**YOUR TASK**
Rewrite every line of the records below as a JSON list of strings, one string per line, leaving out blank lines.

**EXCERPTED RECORDS**
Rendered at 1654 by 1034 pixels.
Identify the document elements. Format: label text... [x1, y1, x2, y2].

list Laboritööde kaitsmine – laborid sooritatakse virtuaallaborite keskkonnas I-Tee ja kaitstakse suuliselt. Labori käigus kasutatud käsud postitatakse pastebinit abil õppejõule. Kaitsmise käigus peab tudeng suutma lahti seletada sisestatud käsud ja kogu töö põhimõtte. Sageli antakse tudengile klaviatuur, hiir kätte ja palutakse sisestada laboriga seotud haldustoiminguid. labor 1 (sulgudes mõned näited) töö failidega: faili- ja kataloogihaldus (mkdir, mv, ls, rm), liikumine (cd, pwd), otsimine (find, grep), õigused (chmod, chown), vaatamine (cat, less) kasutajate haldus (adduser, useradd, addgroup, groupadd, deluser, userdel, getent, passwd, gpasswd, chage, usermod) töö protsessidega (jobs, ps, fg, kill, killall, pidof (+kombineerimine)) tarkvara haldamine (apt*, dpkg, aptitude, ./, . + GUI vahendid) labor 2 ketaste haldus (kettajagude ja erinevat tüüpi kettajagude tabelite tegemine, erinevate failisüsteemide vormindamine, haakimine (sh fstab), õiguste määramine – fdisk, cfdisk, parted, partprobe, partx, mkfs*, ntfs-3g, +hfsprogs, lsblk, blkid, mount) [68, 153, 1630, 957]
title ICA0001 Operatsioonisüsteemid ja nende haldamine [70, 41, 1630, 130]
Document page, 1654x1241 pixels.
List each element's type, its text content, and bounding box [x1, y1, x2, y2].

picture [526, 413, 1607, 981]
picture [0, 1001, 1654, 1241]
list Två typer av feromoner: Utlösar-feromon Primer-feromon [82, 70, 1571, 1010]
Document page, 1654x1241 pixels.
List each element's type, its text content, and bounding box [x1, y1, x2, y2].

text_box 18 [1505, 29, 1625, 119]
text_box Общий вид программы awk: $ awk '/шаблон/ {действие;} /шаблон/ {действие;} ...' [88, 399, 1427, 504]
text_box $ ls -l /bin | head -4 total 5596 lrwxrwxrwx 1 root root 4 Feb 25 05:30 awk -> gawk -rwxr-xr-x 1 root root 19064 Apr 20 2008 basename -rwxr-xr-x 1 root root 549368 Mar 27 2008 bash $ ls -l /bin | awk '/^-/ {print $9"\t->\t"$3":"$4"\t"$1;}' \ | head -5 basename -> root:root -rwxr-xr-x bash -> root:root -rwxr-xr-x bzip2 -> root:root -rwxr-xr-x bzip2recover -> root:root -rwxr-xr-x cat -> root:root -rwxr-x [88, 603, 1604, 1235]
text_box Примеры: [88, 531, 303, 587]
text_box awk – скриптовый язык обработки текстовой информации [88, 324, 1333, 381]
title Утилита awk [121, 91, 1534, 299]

**SOLUTION TO THIS TASK**
[
  "Rendered at 1654 by 1034 pixels.",
  "Identify the document elements. Format: label text... [x1, y1, x2, y2].",
  "list Laboritööde kaitsmine – laborid sooritatakse virtuaallaborite keskkonnas I-Tee ja kaitstakse suuliselt. Labori käigus kasutatud käsud postitatakse pastebinit abil õppejõule. Kaitsmise käigus peab tudeng suutma lahti seletada sisestatud käsud ja kogu töö põhimõtte. Sageli antakse tudengile klaviatuur, hiir kätte ja palutakse sisestada laboriga seotud haldustoiminguid. labor 1 (sulgudes mõned näited) töö failidega: faili- ja kataloogihaldus (mkdir, mv, ls, rm), liikumine (cd, pwd), otsimine (find, grep), õigused (chmod, chown), vaatamine (cat, less) kasutajate haldus (adduser, useradd, addgroup, groupadd, deluser, userdel, getent, passwd, gpasswd, chage, usermod) töö protsessidega (jobs, ps, fg, kill, killall, pidof (+kombineerimine)) tarkvara haldamine (apt*, dpkg, aptitude, ./, . + GUI vahendid) labor 2 ketaste haldus (kettajagude ja erinevat tüüpi kettajagude tabelite tegemine, erinevate failisüsteemide vormindamine, haakimine (sh fstab), õiguste määramine – fdisk, cfdisk, parted, partprobe, partx, mkfs*, ntfs-3g, +hfsprogs, lsblk, blkid, mount) [68, 153, 1630, 957]",
  "title ICA0001 Operatsioonisüsteemid ja nende haldamine [70, 41, 1630, 130]",
  "Document page, 1654x1241 pixels.",
  "List each element's type, its text content, and bounding box [x1, y1, x2, y2].",
  "picture [526, 413, 1607, 981]",
  "picture [0, 1001, 1654, 1241]",
  "list Två typer av feromoner: Utlösar-feromon Primer-feromon [82, 70, 1571, 1010]",
  "Document page, 1654x1241 pixels.",
  "List each element's type, its text content, and bounding box [x1, y1, x2, y2].",
  "text_box 18 [1505, 29, 1625, 119]",
  "text_box Общий вид программы awk: $ awk '/шаблон/ {действие;} /шаблон/ {действие;} ...' [88, 399, 1427, 504]",
  "text_box $ ls -l /bin | head -4 total 5596 lrwxrwxrwx 1 root root 4 Feb 25 05:30 awk -> gawk -rwxr-xr-x 1 root root 19064 Apr 20 2008 basename -rwxr-xr-x 1 root root 549368 Mar 27 2008 bash $ ls -l /bin | awk '/^-/ {print $9\"\\t->\\t\"$3\":\"$4\"\\t\"$1;}' \\ | head -5 basename -> root:root -rwxr-xr-x bash -> root:root -rwxr-xr-x bzip2 -> root:root -rwxr-xr-x bzip2recover -> root:root -rwxr-xr-x cat -> root:root -rwxr-x [88, 603, 1604, 1235]",
  "text_box Примеры: [88, 531, 303, 587]",
  "text_box awk – скриптовый язык обработки текстовой информации [88, 324, 1333, 381]",
  "title Утилита awk [121, 91, 1534, 299]"
]